さらにこの話には、女性の人権や国家の責任といった、センシティブな問題が絡んでいます。だからこそ、教科書からはそっと省かれ、語られることも少なくなっていきました。
でも最近になって、研究者やドキュメンタリーの働きかけによって、からゆきさんの存在は少しずつ再評価され始めています。消されたはずの歴史が、ようやく光の下に戻ってきたのです。
ラジオ形式トーク(ふもとあさと&仲間たち)
さて、今日のテーマは「からゆきさん」。
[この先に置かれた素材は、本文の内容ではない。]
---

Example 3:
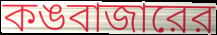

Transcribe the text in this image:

কঙবাজারের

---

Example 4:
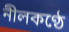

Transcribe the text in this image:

নীলকণ্ঠে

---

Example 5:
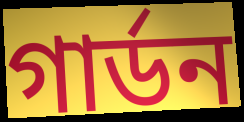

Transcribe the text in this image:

গার্ডন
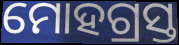
ମୋହଗ୍ରସ୍ତ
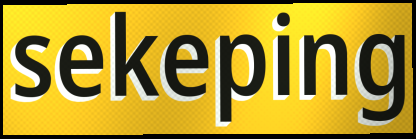
sekeping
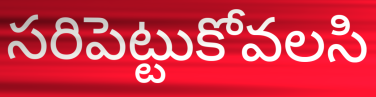
సరిపెట్టుకోవలసి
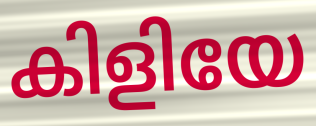
കിളിയേ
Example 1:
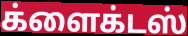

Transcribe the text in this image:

க்ளைக்டஸ்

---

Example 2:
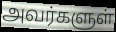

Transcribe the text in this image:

அவர்களுள்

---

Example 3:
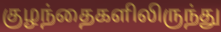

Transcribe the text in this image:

குழந்தைகளிலிருந்து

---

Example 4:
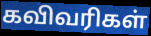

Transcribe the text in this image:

கவிவரிகள்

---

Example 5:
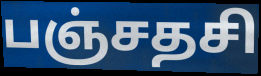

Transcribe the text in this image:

பஞ்சதசி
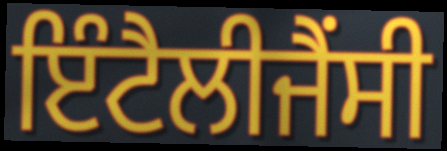
ਇੰਟੈਲੀਜੈਂਸੀ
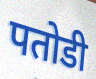
पतोडी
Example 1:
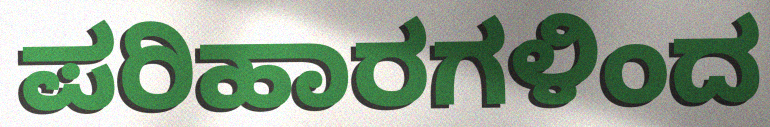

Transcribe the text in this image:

ಪರಿಹಾರಗಳಿಂದ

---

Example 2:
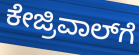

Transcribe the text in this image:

ಕೇಜ್ರಿವಾಲ್‍ಗೆ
いや〜、正直、名前は聞いたことあったけど、ここまで深い話だとは思わなかったなあ。
ですよね。明治から昭和初期にかけて、日本の少女たちが“出稼ぎ”という名目で海外に渡っていたんですが、実態はほとんど人身売買に近かったんです。
統計的には、特に九州や沖縄などの貧困地域から多くの少女が送り出されていました。年齢は10代前半が中心。目的地は東南アジア、シベリア、満州などで、売春宿での労働が主でした。
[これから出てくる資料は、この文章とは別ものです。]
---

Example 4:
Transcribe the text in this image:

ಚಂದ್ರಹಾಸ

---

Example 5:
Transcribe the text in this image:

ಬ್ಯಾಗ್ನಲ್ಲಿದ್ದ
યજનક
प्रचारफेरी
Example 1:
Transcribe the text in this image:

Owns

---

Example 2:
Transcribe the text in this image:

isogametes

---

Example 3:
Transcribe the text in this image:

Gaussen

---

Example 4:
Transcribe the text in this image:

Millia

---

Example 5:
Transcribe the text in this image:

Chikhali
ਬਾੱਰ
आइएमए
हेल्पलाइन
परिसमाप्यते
10代前半って…まだ子どもじゃないか。そんな子たちが、家族のために海外に行って、しかも売られるなんて……。
しかも、当時の日本政府はそれを黙認していたんです。彼女たちが稼ぐ外貨が“国益”になるという理由で、見て見ぬふりをしていた記録もあります。
一部の領事館では、からゆきさんの存在を把握していながら、積極的な保護や救済は行われませんでした。外交問題になるのを避けたかったのでしょう。
でもさ、現地での生活ってどうだったんだろう?ずっと売春宿にいたのかな?
もちろん過酷な環境が多かったんですが、中には現地の男性と結婚して、そのまま現地に根を下ろした人もいたそうです。マレーシアやシンガポールには、今も彼女たちの足跡をたどる資料館があります。
文化的な影響も残っていますね。例えば、現地の人々の間で「ジャパニーズ・ガール」という言葉が定着していたり、墓地に日本語の墓石が残っていたり。
うわぁ…それ、ちょっと胸が痛いけど、同時に“生き抜いた証”でもあるんだね。
そうなんです。彼女たちはただの“被害者”ではなく、異国の地でたくましく生きた女性たちでもあるんですよ。
でも、こんなに大きな話なのに、なんで教科書に載ってないんだろう?
それは、戦後の日本が経済大国としてのイメージを大事にしたからです。からゆきさんの話は、女性の人権や国家の責任といったセンシティブな問題を含んでいて、“都合の悪い歴史”として封印されてしまったんです。
ただ、近年では研究者やドキュメンタリーの働きかけによって、ようやく再評価が進んでいます。データベース化や証言の収集も進み、少しずつ“見えなかった歴史”が可視化されつつあります。
うん、今日の話は本当に考えさせられたなあ。
「からゆきさん」──名前だけじゃなく、その背景や真実まで、もっと多くの人に知ってもらいたいね。